### SUPPLIED INFORMATION
******************************

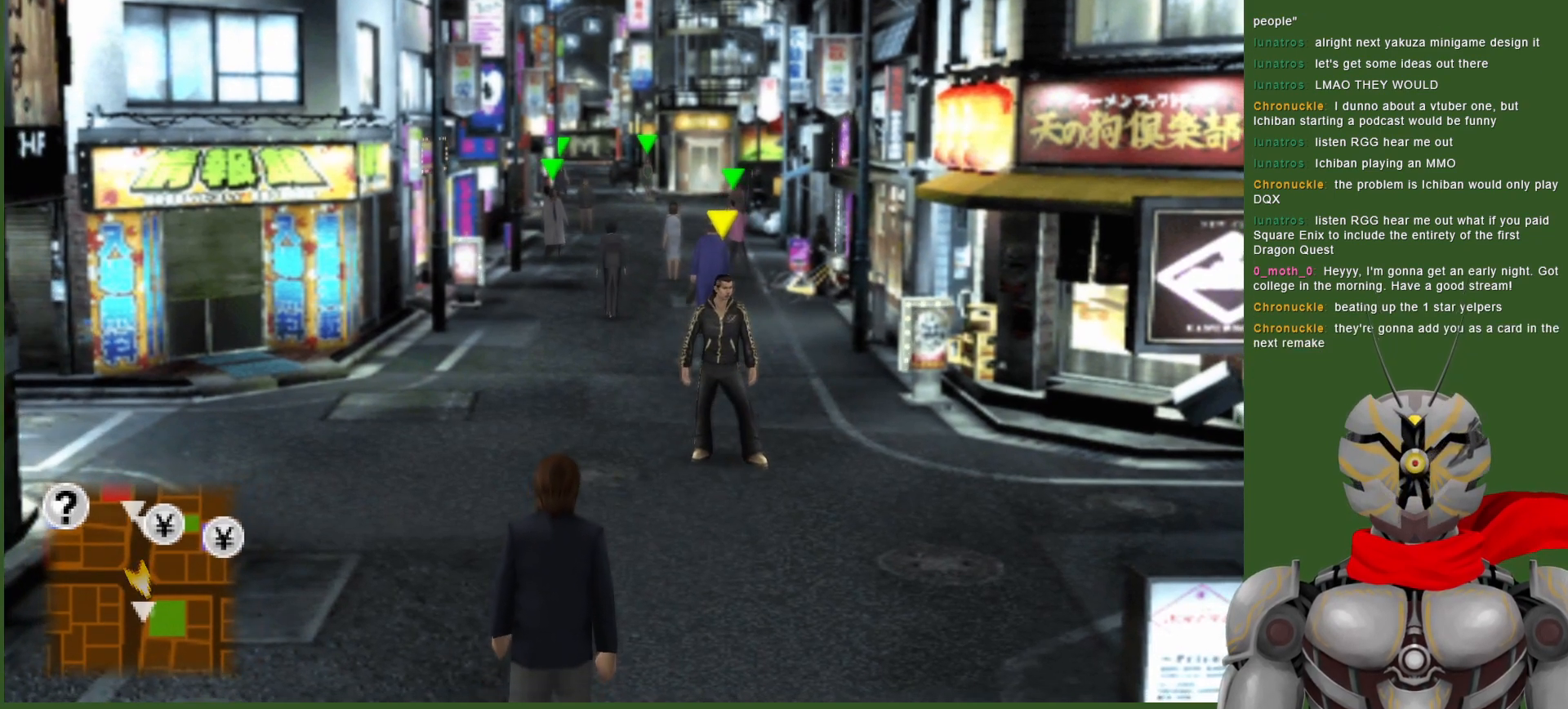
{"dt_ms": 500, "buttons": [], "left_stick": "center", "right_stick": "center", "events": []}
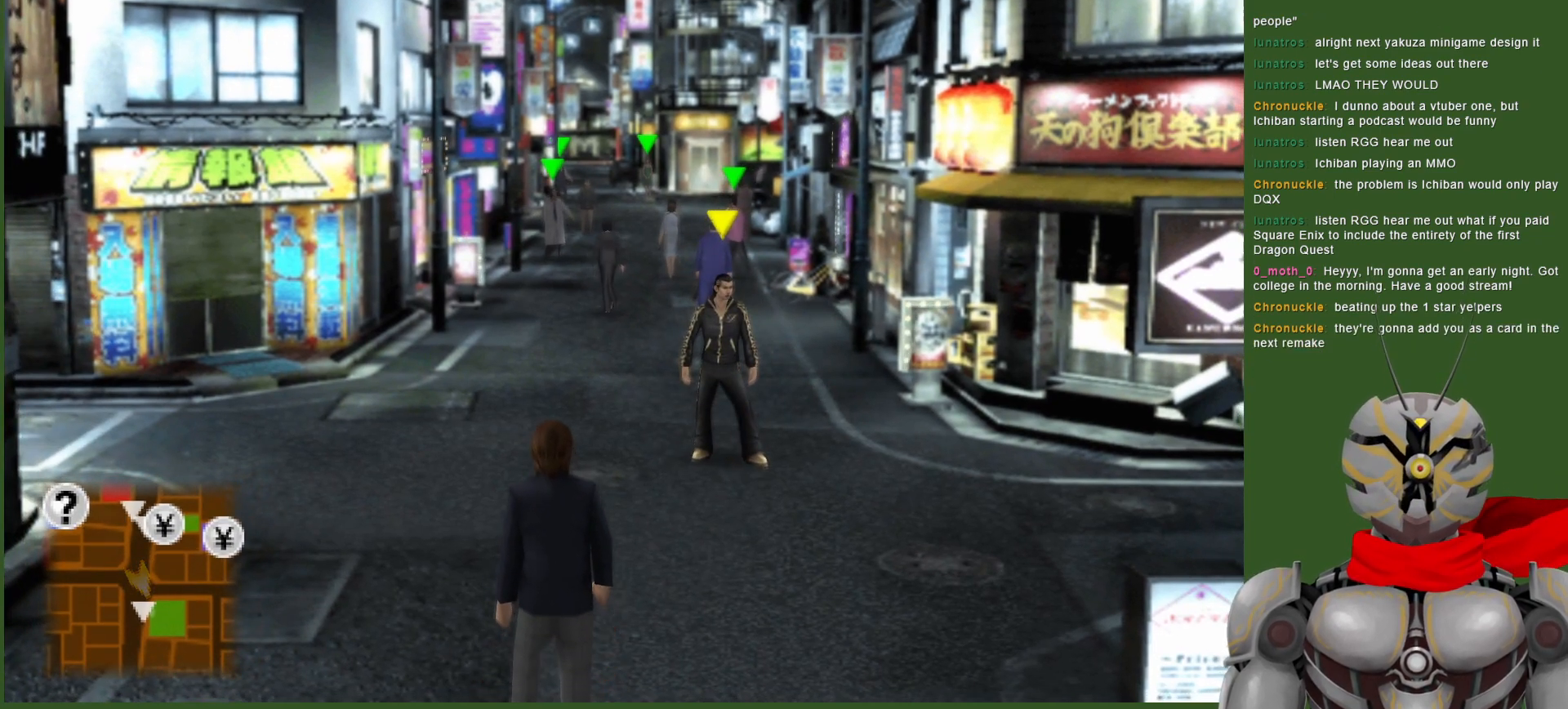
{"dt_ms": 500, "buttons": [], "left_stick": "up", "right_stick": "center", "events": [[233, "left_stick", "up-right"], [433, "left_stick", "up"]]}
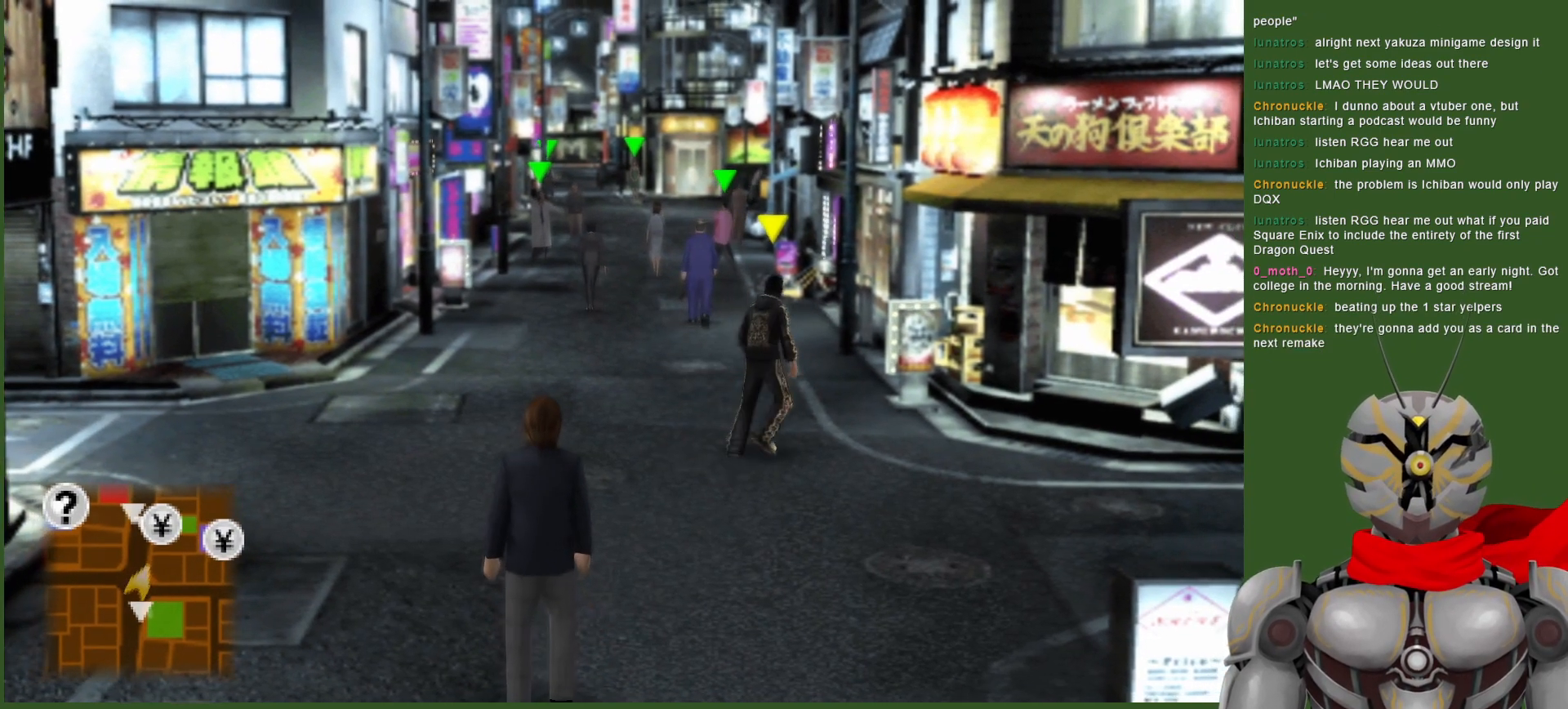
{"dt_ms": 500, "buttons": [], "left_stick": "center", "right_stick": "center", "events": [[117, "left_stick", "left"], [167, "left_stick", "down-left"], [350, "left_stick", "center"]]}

******************************

### TASK REQUIREMENTS
Write out the whole of the data exactly; the pictures stay out.

### THE ANSWER
{"dt_ms": 500, "buttons": [], "left_stick": "center", "right_stick": "center", "events": []}
{"dt_ms": 500, "buttons": [], "left_stick": "up", "right_stick": "center", "events": [[233, "left_stick", "up-right"], [433, "left_stick", "up"]]}
{"dt_ms": 500, "buttons": [], "left_stick": "center", "right_stick": "center", "events": [[117, "left_stick", "left"], [167, "left_stick", "down-left"], [350, "left_stick", "center"]]}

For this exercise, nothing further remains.